The 22,400 page dossier marked 'Restricted Scorpene India' is the operating manual of the Scorpene submarine. The ultra classified data contains in exceptional detail, the submarine's underwater and above-water sensors, torpedo launch system, navigation and combat management systems. Experts believe the data could be an 'intelligence landmine' if obtained by Pakistan and China, India's strategic rivals.
What We Know So Far
According to Union Defence Minister, Mr. Parrikar, there had been a hacking but it was unclear whether it happened at India's end. The Australian media, however, indicated that the data was accessed in France in 2011 by a former Navy officer subcontracted by the DCNS. The Scorpene data was supposedly passed between firms in Southeast Asia before being accessed by an Australian company.
Shipbuilder DCNS on the Defensive
The French shipbuilder, DCNS, suggested that the leak happened on the Indian side as it was merely "the provider and not the controller of technical data". DCNS assured the Australian Government that tighter safeguards will be in place while designing Australia's submarine fleet. This massive breach of security is likely to rankle other countries like Malaysia, Chile and Brazil which also deploy Scorpenes.
India's Scorpene Submarines Compromised
A massive leak of sensitive data on the capabilities of India's Scorpene class submarines gravely compromised the Indian Navy. The classified information running into 22000 pages was accessed by the Australian media. The data belongs to DCNS, the French company building the submarines. Sea Trials of the Scorpenes started in May 2016 and the fleet of six has cost India a whooping $3.5 billion.
MoD plays down Scorpene leak
The Defence ministry has ordered a probe into the leak of documents and data on India's Scorpene submarine systems from DCNS by an Australian media source. The Indian Navy in a statement clarified that "It appears that the source of leak is from overseas and not in India." The Ministry of Defence tried to downplay the leak saying that "the documents are different."
More Scorpene details made Public
Nine more pages of technical data about the French Scorpene submarine designed by DCNS for India were made public by The Australian. The latest documents include the technical manual related to the Scorpene's underwater warfare sub-system and the operating instruction manual related to the Combat Management System (CMS). In all there are over 22,400 leaked documents relating to the submarine.
Scorpene Whistleblower to surrender Data disk to Australian Government
According to 'The Australian' newspaper, thousands of pages containing data regarding the Scorpene's stealth and warfare capabilities will reach the Australian Government by Monday. According to reports, the whistleblower wants Australia to know that DCNS (its future submarine partner) has already lost secret data on India's submarines. The whistleblower is doing this in the hopes that Australia's $50 billion submarine project stays guarded.
The Australian on the Whistleblower
"He has not broken any law and the authorities know who he is. He plans to surrender the disk to the government on Monday," said the newspaper.
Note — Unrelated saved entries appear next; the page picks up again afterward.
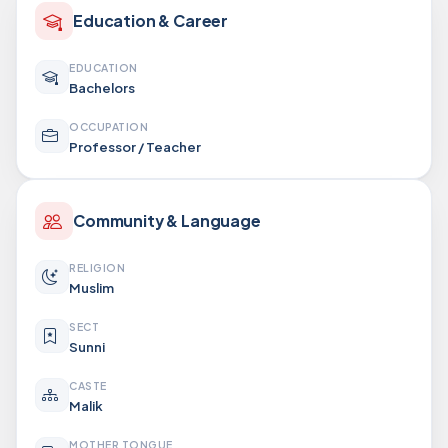
Education & Career
EDUCATION
Bachelors
OCCUPATION
Professor / Teacher
Community & Language
RELIGION
Muslim
SECT
Sunni
CASTE
Malik
MOTHER TONGUE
Temporary Injunction on further publication of Scorpene data
On an application submitted by DCNS, the French defence firm, a temporary stay was granted by the Australian Court on further publication of the Scorpene submarine data. Leaked data was being published by 'The Australian', a newspaper. According to DCNS's lawyer, publication of the data was harmful to the firm as also its customers with regards to widespread disclosure of confidential information.
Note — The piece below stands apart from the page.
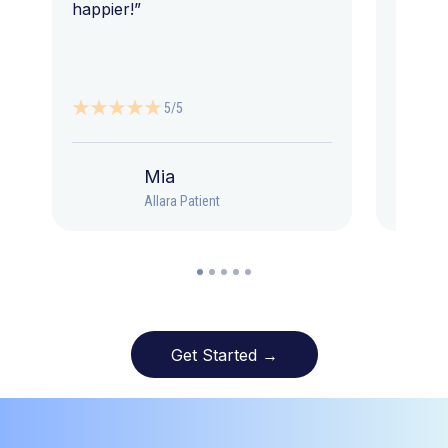
happier!”
5/5
Mia
Allara Patient
Get Started →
Paper asked to hand over all Scorpene data to DCNS
An Australian court has ordered the newspaper The Australian to hand over all the leaked data and documentation on the Scorpene submarine to its manufacturer DCNS. The court had already ordered a halt on any further publication of the Scorpene data, and made the newspaper remove previously published material. French defence manufacturer DCNS welcomed the court's ruling.